Those of us who doubted they could shut down a large golf course pressed our noses against the closed steel gates. Most golfers put their clubs in the garage and turned to TV or procrastinated yard work. .After a burst of activity the state closed off even mountain hiking trails. The officials here in Seattle wanted us to wear masks to go to the stores and doctors’ offices, but still allow us to walk maskless only around the neighborhoods for exercise. That’s when I decided to take my golf to the streets.
If you are in your 70s you can walk with a golf club like a cane and no one knows what roguery you are up to. A couple of balls in a pocket or fanny pack, and you are off on a jaunt through the various small parks in the city. Moving from one to the other, you will most certainly have the opportunity to practice a few shots in most of them. Like any good city park golfer, you must watch closely for baby carriages, or couples sneaking about to smooch behind some shrub. Dogs may seem far away, but nothing attracts them like a ball flying through the air.

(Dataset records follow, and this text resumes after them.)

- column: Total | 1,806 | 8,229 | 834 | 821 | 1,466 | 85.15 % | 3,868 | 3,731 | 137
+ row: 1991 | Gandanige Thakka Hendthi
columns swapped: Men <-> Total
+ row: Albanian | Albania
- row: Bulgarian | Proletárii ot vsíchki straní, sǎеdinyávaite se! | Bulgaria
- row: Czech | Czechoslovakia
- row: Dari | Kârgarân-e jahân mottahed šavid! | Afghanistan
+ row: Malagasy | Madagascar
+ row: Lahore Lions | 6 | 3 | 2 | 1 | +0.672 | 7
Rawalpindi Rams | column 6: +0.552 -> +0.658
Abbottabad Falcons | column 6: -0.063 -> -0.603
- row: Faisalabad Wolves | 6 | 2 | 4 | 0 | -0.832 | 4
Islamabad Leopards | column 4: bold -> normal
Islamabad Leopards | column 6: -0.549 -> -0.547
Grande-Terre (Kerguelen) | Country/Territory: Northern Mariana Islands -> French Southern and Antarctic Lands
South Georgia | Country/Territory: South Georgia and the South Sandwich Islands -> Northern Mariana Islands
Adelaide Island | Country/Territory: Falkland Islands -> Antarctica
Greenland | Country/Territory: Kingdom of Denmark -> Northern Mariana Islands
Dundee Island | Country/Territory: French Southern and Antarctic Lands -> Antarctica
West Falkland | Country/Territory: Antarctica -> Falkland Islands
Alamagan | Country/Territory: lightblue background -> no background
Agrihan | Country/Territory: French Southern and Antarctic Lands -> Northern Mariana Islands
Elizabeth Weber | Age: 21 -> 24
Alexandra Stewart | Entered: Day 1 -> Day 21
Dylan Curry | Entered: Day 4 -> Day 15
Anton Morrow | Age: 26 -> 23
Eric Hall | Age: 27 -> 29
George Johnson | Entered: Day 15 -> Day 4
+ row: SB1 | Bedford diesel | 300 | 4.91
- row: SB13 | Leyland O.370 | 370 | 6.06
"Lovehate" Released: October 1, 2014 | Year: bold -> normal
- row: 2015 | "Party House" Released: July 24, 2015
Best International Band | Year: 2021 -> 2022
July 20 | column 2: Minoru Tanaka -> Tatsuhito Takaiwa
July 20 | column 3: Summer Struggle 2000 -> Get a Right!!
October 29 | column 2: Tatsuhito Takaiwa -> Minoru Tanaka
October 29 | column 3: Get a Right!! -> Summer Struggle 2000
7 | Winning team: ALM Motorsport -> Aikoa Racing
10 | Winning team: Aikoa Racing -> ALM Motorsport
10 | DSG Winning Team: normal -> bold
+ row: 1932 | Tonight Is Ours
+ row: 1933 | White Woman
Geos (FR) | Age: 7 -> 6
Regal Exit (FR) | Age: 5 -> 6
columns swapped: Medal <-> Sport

If they have a lightweight owner, he or she may get dragged for several yards, running after, digging in heels, and maybe sliding on tummies or bottoms behind the romping dog.
For this reason, I would suggest you take only a pitching wedge, and do not hit in any area in which 30-40 yard shot could get away from you. Have a target like a tennis ball that you can toss out that far (but again watch for romping dogs dragging their owners across the grass), and don’t make any swing if you can’t absolutely 100% control. One-quarter swings are best. Work on short distance accuracy in these small parks. Yelling “fore” is not an alternative either. The pedestrian always wins the case against the driver.
A good idea would be to carry a few whiffle balls or sponge rubber balls, which you can buy cheaply online if you’ve never bought any before. Any of these will help you develop a stroke that swoops exactly between the ball and the ground, and lifts the ball up for a short distance from you until some breeze catches it. The best of these “substitute balls“ are foam rubber with a dimple hard shell, and they slice if your usual ball would slice, and fly about one quarter the distance your usual ball would go if you hit it well. It does look like a real golf ball, however, and may well terrify mothers with baby walkers, so be kind.
Just recently they closed off roads into all of the larger city parks, limiting them to walkers, so now without families and their little picnics, I have many more opportunities to hit. Except for one thing. I do not know what action the police or the maintenance people in the parks will take if they see me hitting on a nice expanse of grass. I’m sure their first instinct, if confronted, would be to forbid golf. Actually, I don’t want to be forbidden, so my best bet is to watch out for their vehicles. If they spot me, I start leaning on my club as a cane, covering as much of the head as I can with my hand. It seems to work. After all: who could deny an old man with a cane his walk in the park?